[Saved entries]
^^^^

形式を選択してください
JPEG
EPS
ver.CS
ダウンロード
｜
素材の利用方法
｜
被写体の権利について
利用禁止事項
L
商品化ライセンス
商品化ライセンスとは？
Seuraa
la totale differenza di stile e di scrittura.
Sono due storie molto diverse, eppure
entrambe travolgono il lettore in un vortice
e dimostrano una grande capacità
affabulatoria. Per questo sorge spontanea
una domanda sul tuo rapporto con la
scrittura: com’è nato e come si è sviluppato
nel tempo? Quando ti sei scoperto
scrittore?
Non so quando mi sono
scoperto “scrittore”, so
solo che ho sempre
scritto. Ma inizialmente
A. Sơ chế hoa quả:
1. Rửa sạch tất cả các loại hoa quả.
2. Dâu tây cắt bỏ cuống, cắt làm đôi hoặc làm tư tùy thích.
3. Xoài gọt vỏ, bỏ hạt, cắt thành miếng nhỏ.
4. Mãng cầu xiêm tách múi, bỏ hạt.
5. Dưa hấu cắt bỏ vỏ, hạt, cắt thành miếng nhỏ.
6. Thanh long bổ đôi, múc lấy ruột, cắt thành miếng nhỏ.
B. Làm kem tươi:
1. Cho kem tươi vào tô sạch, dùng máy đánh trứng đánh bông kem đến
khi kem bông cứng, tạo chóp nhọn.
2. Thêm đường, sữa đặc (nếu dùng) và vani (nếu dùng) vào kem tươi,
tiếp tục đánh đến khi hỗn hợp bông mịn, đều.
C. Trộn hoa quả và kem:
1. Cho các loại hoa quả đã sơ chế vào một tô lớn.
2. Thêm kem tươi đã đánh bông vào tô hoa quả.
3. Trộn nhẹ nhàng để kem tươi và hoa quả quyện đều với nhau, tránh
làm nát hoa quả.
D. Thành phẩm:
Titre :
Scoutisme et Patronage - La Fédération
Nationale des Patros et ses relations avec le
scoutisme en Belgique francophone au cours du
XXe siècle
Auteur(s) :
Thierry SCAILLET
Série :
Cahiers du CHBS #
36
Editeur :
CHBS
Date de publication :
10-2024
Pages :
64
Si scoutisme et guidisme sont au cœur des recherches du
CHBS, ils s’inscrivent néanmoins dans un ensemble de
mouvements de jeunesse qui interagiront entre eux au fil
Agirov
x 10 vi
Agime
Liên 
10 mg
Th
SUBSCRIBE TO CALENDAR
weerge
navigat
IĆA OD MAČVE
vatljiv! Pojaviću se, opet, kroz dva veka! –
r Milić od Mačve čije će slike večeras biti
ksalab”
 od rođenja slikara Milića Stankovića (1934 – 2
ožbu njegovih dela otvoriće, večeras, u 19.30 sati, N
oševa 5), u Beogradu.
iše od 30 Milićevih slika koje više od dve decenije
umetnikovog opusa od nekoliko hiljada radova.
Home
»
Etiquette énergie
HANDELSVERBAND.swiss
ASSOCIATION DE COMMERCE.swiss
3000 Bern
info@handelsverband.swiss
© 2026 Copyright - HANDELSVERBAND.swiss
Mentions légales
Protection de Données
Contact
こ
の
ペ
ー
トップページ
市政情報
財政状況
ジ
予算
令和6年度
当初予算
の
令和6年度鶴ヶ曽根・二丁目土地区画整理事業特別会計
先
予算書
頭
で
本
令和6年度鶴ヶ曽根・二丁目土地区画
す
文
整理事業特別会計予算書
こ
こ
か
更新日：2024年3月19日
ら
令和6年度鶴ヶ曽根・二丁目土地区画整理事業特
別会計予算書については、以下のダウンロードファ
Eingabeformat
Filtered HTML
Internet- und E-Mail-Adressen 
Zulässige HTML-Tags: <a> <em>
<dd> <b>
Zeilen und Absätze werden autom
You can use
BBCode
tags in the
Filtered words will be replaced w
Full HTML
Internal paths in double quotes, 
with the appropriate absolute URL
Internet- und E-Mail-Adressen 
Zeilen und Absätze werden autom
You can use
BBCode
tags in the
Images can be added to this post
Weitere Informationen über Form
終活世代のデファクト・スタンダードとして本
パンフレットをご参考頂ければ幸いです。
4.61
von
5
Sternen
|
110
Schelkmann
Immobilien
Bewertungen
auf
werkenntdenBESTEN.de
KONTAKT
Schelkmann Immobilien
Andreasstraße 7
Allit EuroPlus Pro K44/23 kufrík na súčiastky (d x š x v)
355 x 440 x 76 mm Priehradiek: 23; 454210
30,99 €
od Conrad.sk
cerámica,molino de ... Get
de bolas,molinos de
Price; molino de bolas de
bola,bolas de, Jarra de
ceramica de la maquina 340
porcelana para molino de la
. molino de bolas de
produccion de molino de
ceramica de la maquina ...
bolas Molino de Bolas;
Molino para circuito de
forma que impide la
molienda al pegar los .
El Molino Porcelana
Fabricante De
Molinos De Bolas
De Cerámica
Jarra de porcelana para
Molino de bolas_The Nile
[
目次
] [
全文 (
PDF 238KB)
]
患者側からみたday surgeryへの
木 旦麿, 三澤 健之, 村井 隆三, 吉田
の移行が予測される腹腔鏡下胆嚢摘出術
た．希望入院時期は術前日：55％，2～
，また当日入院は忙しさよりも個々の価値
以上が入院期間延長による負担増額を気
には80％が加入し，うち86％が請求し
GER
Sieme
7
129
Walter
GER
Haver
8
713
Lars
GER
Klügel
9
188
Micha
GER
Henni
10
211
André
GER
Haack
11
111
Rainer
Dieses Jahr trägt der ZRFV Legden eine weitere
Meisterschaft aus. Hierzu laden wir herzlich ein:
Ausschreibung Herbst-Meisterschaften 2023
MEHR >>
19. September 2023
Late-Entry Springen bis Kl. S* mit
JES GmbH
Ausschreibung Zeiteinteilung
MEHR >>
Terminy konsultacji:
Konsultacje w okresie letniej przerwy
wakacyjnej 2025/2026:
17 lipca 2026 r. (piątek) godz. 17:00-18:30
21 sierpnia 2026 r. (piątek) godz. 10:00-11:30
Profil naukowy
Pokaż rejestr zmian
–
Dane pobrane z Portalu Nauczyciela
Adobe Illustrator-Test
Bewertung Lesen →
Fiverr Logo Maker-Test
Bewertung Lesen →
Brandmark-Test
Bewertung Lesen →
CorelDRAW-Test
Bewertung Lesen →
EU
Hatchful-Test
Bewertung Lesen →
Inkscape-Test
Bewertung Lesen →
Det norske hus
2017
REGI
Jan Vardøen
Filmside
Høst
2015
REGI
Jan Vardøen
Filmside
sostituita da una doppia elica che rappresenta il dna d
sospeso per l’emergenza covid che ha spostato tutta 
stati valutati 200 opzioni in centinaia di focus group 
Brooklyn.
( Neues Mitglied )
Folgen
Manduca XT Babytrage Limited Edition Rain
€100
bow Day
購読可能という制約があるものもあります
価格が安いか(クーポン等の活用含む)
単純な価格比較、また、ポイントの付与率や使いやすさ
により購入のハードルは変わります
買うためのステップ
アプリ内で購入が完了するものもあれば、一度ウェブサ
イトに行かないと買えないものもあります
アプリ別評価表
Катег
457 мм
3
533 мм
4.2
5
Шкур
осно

^^^^

**Task description**.
Please reproduce every line of the material above word for word, keeping the original order.

**Worked solution**.
形式を選択してください
JPEG
EPS
ver.CS
ダウンロード
｜
素材の利用方法
｜
被写体の権利について
利用禁止事項
L
商品化ライセンス
商品化ライセンスとは？
Seuraa
la totale differenza di stile e di scrittura.
Sono due storie molto diverse, eppure
entrambe travolgono il lettore in un vortice
e dimostrano una grande capacità
affabulatoria. Per questo sorge spontanea
una domanda sul tuo rapporto con la
scrittura: com’è nato e come si è sviluppato
nel tempo? Quando ti sei scoperto
scrittore?
Non so quando mi sono
scoperto “scrittore”, so
solo che ho sempre
scritto. Ma inizialmente
A. Sơ chế hoa quả:
1. Rửa sạch tất cả các loại hoa quả.
2. Dâu tây cắt bỏ cuống, cắt làm đôi hoặc làm tư tùy thích.
3. Xoài gọt vỏ, bỏ hạt, cắt thành miếng nhỏ.
4. Mãng cầu xiêm tách múi, bỏ hạt.
5. Dưa hấu cắt bỏ vỏ, hạt, cắt thành miếng nhỏ.
6. Thanh long bổ đôi, múc lấy ruột, cắt thành miếng nhỏ.
B. Làm kem tươi:
1. Cho kem tươi vào tô sạch, dùng máy đánh trứng đánh bông kem đến
khi kem bông cứng, tạo chóp nhọn.
2. Thêm đường, sữa đặc (nếu dùng) và vani (nếu dùng) vào kem tươi,
tiếp tục đánh đến khi hỗn hợp bông mịn, đều.
C. Trộn hoa quả và kem:
1. Cho các loại hoa quả đã sơ chế vào một tô lớn.
2. Thêm kem tươi đã đánh bông vào tô hoa quả.
3. Trộn nhẹ nhàng để kem tươi và hoa quả quyện đều với nhau, tránh
làm nát hoa quả.
D. Thành phẩm:
Titre :
Scoutisme et Patronage - La Fédération
Nationale des Patros et ses relations avec le
scoutisme en Belgique francophone au cours du
XXe siècle
Auteur(s) :
Thierry SCAILLET
Série :
Cahiers du CHBS #
36
Editeur :
CHBS
Date de publication :
10-2024
Pages :
64
Si scoutisme et guidisme sont au cœur des recherches du
CHBS, ils s’inscrivent néanmoins dans un ensemble de
mouvements de jeunesse qui interagiront entre eux au fil
Agirov
x 10 vi
Agime
Liên 
10 mg
Th
SUBSCRIBE TO CALENDAR
weerge
navigat
IĆA OD MAČVE
vatljiv! Pojaviću se, opet, kroz dva veka! –
r Milić od Mačve čije će slike večeras biti
ksalab”
 od rođenja slikara Milića Stankovića (1934 – 2
ožbu njegovih dela otvoriće, večeras, u 19.30 sati, N
oševa 5), u Beogradu.
iše od 30 Milićevih slika koje više od dve decenije
umetnikovog opusa od nekoliko hiljada radova.
Home
»
Etiquette énergie
HANDELSVERBAND.swiss
ASSOCIATION DE COMMERCE.swiss
3000 Bern
info@handelsverband.swiss
© 2026 Copyright - HANDELSVERBAND.swiss
Mentions légales
Protection de Données
Contact
こ
の
ペ
ー
トップページ
市政情報
財政状況
ジ
予算
令和6年度
当初予算
の
令和6年度鶴ヶ曽根・二丁目土地区画整理事業特別会計
先
予算書
頭
で
本
令和6年度鶴ヶ曽根・二丁目土地区画
す
文
整理事業特別会計予算書
こ
こ
か
更新日：2024年3月19日
ら
令和6年度鶴ヶ曽根・二丁目土地区画整理事業特
別会計予算書については、以下のダウンロードファ
Eingabeformat
Filtered HTML
Internet- und E-Mail-Adressen 
Zulässige HTML-Tags: <a> <em>
<dd> <b>
Zeilen und Absätze werden autom
You can use
BBCode
tags in the
Filtered words will be replaced w
Full HTML
Internal paths in double quotes, 
with the appropriate absolute URL
Internet- und E-Mail-Adressen 
Zeilen und Absätze werden autom
You can use
BBCode
tags in the
Images can be added to this post
Weitere Informationen über Form
終活世代のデファクト・スタンダードとして本
パンフレットをご参考頂ければ幸いです。
4.61
von
5
Sternen
|
110
Schelkmann
Immobilien
Bewertungen
auf
werkenntdenBESTEN.de
KONTAKT
Schelkmann Immobilien
Andreasstraße 7
Allit EuroPlus Pro K44/23 kufrík na súčiastky (d x š x v)
355 x 440 x 76 mm Priehradiek: 23; 454210
30,99 €
od Conrad.sk
cerámica,molino de ... Get
de bolas,molinos de
Price; molino de bolas de
bola,bolas de, Jarra de
ceramica de la maquina 340
porcelana para molino de la
. molino de bolas de
produccion de molino de
ceramica de la maquina ...
bolas Molino de Bolas;
Molino para circuito de
forma que impide la
molienda al pegar los .
El Molino Porcelana
Fabricante De
Molinos De Bolas
De Cerámica
Jarra de porcelana para
Molino de bolas_The Nile
[
目次
] [
全文 (
PDF 238KB)
]
患者側からみたday surgeryへの
木 旦麿, 三澤 健之, 村井 隆三, 吉田
の移行が予測される腹腔鏡下胆嚢摘出術
た．希望入院時期は術前日：55％，2～
，また当日入院は忙しさよりも個々の価値
以上が入院期間延長による負担増額を気
には80％が加入し，うち86％が請求し
GER
Sieme
7
129
Walter
GER
Haver
8
713
Lars
GER
Klügel
9
188
Micha
GER
Henni
10
211
André
GER
Haack
11
111
Rainer
Dieses Jahr trägt der ZRFV Legden eine weitere
Meisterschaft aus. Hierzu laden wir herzlich ein:
Ausschreibung Herbst-Meisterschaften 2023
MEHR >>
19. September 2023
Late-Entry Springen bis Kl. S* mit
JES GmbH
Ausschreibung Zeiteinteilung
MEHR >>
Terminy konsultacji:
Konsultacje w okresie letniej przerwy
wakacyjnej 2025/2026:
17 lipca 2026 r. (piątek) godz. 17:00-18:30
21 sierpnia 2026 r. (piątek) godz. 10:00-11:30
Profil naukowy
Pokaż rejestr zmian
–
Dane pobrane z Portalu Nauczyciela
Adobe Illustrator-Test
Bewertung Lesen →
Fiverr Logo Maker-Test
Bewertung Lesen →
Brandmark-Test
Bewertung Lesen →
CorelDRAW-Test
Bewertung Lesen →
EU
Hatchful-Test
Bewertung Lesen →
Inkscape-Test
Bewertung Lesen →
Det norske hus
2017
REGI
Jan Vardøen
Filmside
Høst
2015
REGI
Jan Vardøen
Filmside
sostituita da una doppia elica che rappresenta il dna d
sospeso per l’emergenza covid che ha spostato tutta 
stati valutati 200 opzioni in centinaia di focus group 
Brooklyn.
( Neues Mitglied )
Folgen
Manduca XT Babytrage Limited Edition Rain
€100
bow Day
購読可能という制約があるものもあります
価格が安いか(クーポン等の活用含む)
単純な価格比較、また、ポイントの付与率や使いやすさ
により購入のハードルは変わります
買うためのステップ
アプリ内で購入が完了するものもあれば、一度ウェブサ
イトに行かないと買えないものもあります
アプリ別評価表
Катег
457 мм
3
533 мм
4.2
5
Шкур
осно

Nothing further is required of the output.